## [Task to complete]
All that is needed is the listing, transcribed exactly and in full.

BEGIN Exercise data

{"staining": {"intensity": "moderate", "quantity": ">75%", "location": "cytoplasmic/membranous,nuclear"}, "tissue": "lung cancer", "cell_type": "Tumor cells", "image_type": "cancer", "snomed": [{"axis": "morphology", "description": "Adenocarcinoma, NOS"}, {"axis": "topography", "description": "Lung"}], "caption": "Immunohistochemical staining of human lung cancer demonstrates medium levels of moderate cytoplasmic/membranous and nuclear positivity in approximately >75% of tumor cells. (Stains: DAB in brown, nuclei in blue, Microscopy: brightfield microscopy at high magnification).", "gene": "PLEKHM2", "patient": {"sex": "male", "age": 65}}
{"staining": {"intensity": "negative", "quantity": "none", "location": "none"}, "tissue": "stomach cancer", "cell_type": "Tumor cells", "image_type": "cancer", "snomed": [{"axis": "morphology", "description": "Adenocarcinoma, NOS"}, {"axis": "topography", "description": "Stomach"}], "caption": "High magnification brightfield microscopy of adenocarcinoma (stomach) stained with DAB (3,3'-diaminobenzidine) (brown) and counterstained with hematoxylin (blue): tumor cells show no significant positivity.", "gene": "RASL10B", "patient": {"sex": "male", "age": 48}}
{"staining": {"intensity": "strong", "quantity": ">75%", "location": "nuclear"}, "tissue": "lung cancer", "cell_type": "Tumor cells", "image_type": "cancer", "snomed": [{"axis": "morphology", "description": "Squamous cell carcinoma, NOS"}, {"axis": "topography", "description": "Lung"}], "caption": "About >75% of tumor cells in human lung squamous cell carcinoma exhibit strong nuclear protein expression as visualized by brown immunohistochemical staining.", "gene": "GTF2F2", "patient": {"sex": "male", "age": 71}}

END Exercise data

## [Completed exercise]
{"staining": {"intensity": "moderate", "quantity": ">75%", "location": "cytoplasmic/membranous,nuclear"}, "tissue": "lung cancer", "cell_type": "Tumor cells", "image_type": "cancer", "snomed": [{"axis": "morphology", "description": "Adenocarcinoma, NOS"}, {"axis": "topography", "description": "Lung"}], "caption": "Immunohistochemical staining of human lung cancer demonstrates medium levels of moderate cytoplasmic/membranous and nuclear positivity in approximately >75% of tumor cells. (Stains: DAB in brown, nuclei in blue, Microscopy: brightfield microscopy at high magnification).", "gene": "PLEKHM2", "patient": {"sex": "male", "age": 65}}
{"staining": {"intensity": "negative", "quantity": "none", "location": "none"}, "tissue": "stomach cancer", "cell_type": "Tumor cells", "image_type": "cancer", "snomed": [{"axis": "morphology", "description": "Adenocarcinoma, NOS"}, {"axis": "topography", "description": "Stomach"}], "caption": "High magnification brightfield microscopy of adenocarcinoma (stomach) stained with DAB (3,3'-diaminobenzidine) (brown) and counterstained with hematoxylin (blue): tumor cells show no significant positivity.", "gene": "RASL10B", "patient": {"sex": "male", "age": 48}}
{"staining": {"intensity": "strong", "quantity": ">75%", "location": "nuclear"}, "tissue": "lung cancer", "cell_type": "Tumor cells", "image_type": "cancer", "snomed": [{"axis": "morphology", "description": "Squamous cell carcinoma, NOS"}, {"axis": "topography", "description": "Lung"}], "caption": "About >75% of tumor cells in human lung squamous cell carcinoma exhibit strong nuclear protein expression as visualized by brown immunohistochemical staining.", "gene": "GTF2F2", "patient": {"sex": "male", "age": 71}}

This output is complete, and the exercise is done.